What would you do with N90,000,000,000.00 (Ninety billion naira)?

Let us say you went to the market one beautiful day and saw a fine shirt. You liked it so much that you bought it. When you got home you realised that it did not fit you so could not wear it. What would you do?

Would you throw it away?
Or would you hide it in your wardrobe not hanging but folded beneath other clothes?
Or would you return it to the trader who sold it to you?
Would you rather prefer to give it away?
Or maybe sell it to someone else whom it fits.

There are many ways to solve the problem. All it needs is a decision and the work is done. You can do anyone you want. The choice will only reflect the way you prefer to do things. This then brings us to the matter at hand.

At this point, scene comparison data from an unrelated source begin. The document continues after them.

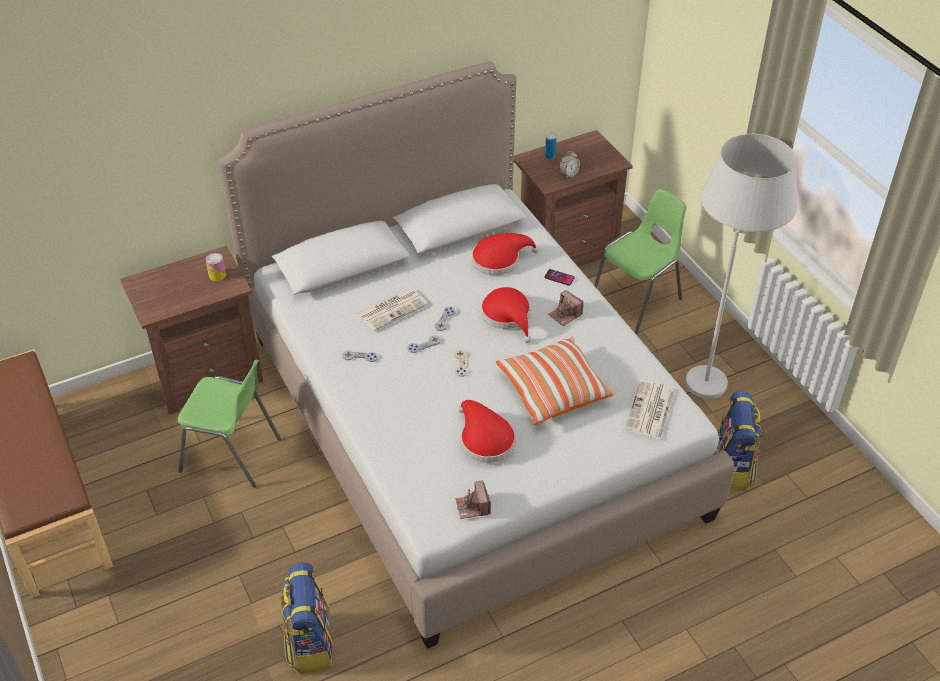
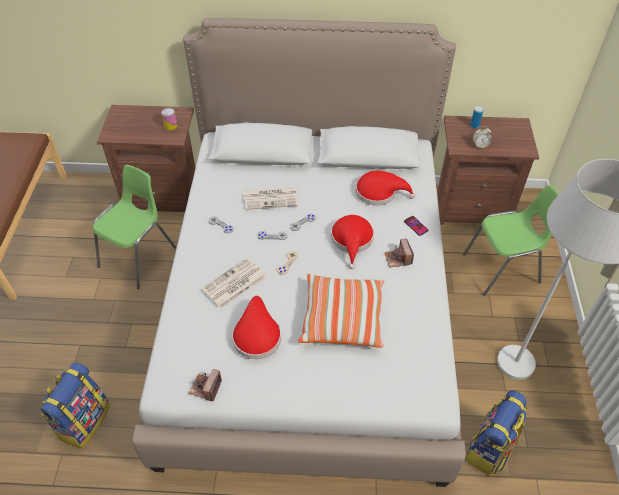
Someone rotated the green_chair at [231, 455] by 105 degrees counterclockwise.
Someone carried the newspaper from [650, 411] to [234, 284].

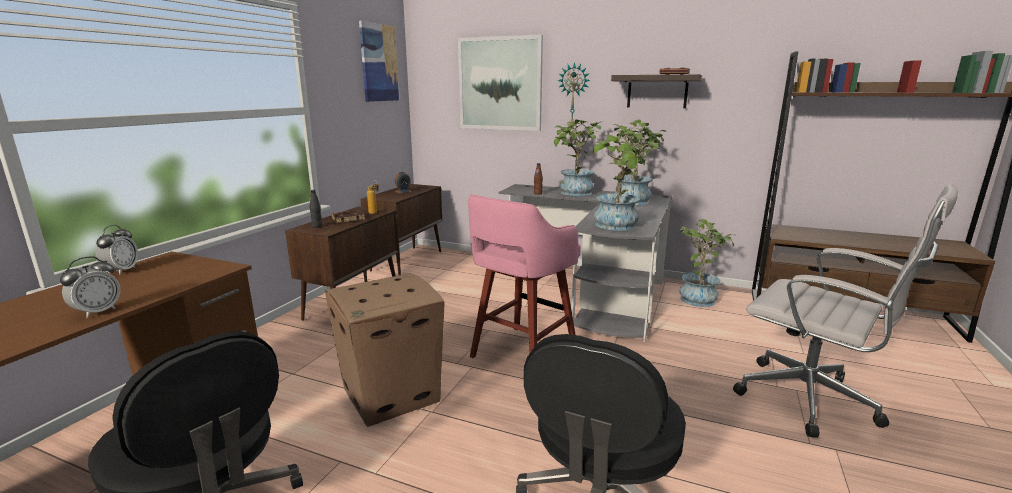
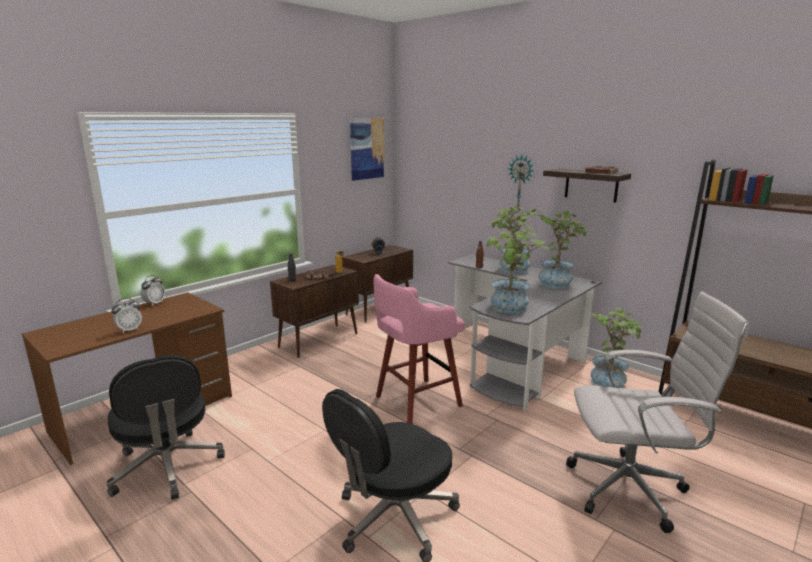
Someone rotated the white_office_chair at [812, 401] by 60 degrees counterclockwise.
Someone took away the cardboard_box at [392, 394].
Someone took away the picture at [500, 84].

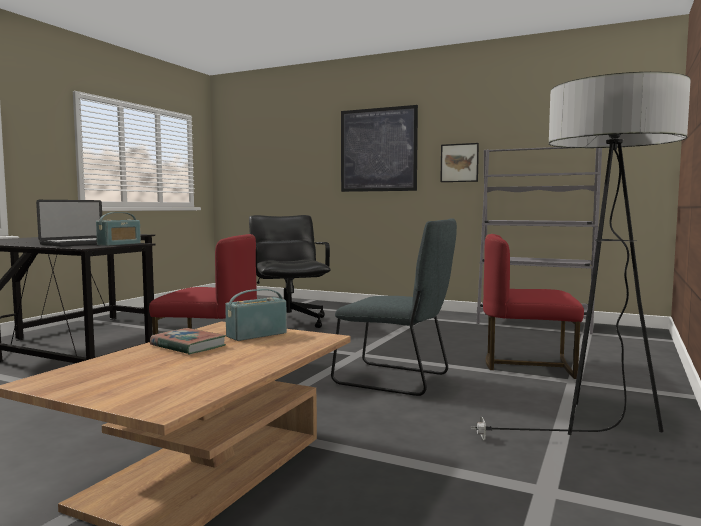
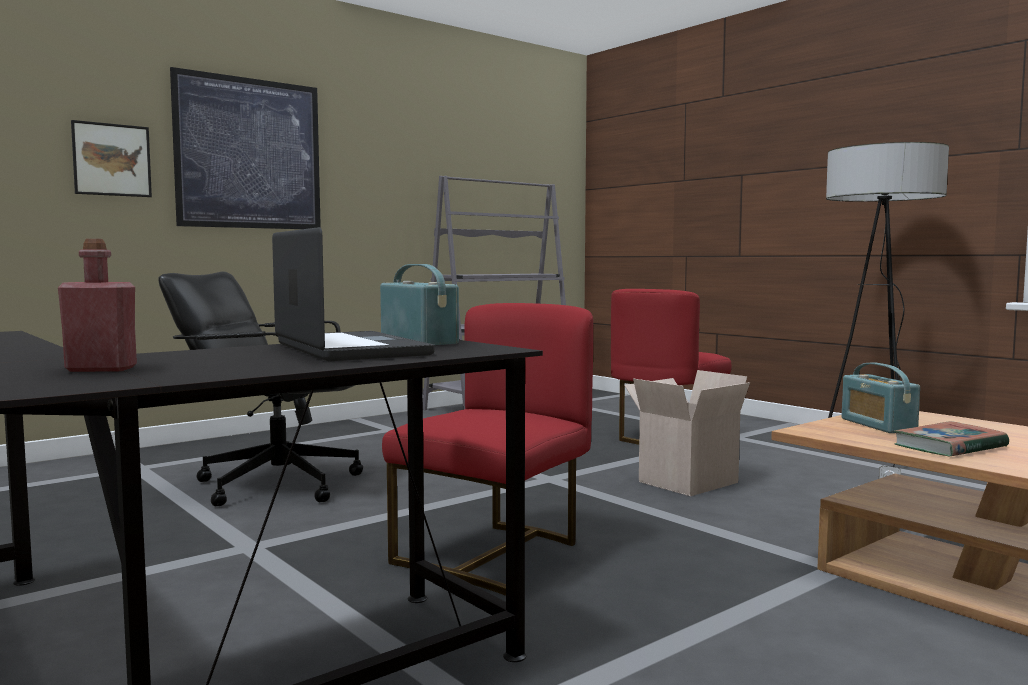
Someone put down the red_bottle at [101, 369].
Someone carried the picture from [459, 163] to [112, 160].
Someone swapped the grey_chair at [396, 380] for the cardboard_box at [686, 481].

After buying shares and company stocks, what do you do to your investments? Between 2005 and 2008, at a period when the stock market was bullish and profitable, many people took out hard-earned savings to buy up shares. The capitalisation of banks was everywhere and the CBN governors put out standards that made it attractive to Tobe, Dayo and Haruna. Everyone who could cash in cashed in.

However, just as buying ingredients and foodstuff at the market is only one side of the story for there are still other things to do before they can be called food; so also is it to buy shares or make such investments. When the food is ready, it should then be eaten or it will spoil and be a waste. Would you spend money on foodstuff and not eat the cooked food?

You know your answer. Yet don’t we see people doing that to their investments? Let us take a little trip down memory lane. You got a new job, and they didn’t pay your salary for three months because you were under probation. When the pay finally came, it seemed so much that you were at loss what to do with all of it.

Then a friend came along and sold you the idea of investing it in shares. Just before you hauled off all the money, you took out what you needed to pay the little debts that had accumulated over the three lean months, and a little more for your personal needs before the next paycheque. Then you carried off the rest to the stock brokers as part of the plan for a secure future.

Two weeks after paying for the shares, you forgot all about it and life went back to normal. The only reminders were the emails you were getting on the Capital Market. By the third month you stopped checking the stock exchange section of newspapers. Then you forgot entirely because you had to pay more attention to your family and your work. After a while you had made enough money to pay for a new apartment and you moved out of the old small place.

Then the dividends came, but you did not know. The company gave out bonus issues, you did not know. The mount of shares you bought tripled with all the bonuses and you had not a single idea. Until one day you read in the newspapers that the amount of dividends unclaimed by Nigerian individual and corporate investors have exceeded N90 billion and you were surprised.

Still it did not cross your mind that your own dividends were part of this monumental amount that could easily supply part of the National Budget. And with more bonus issues and dividend payouts, the amount is still increasing.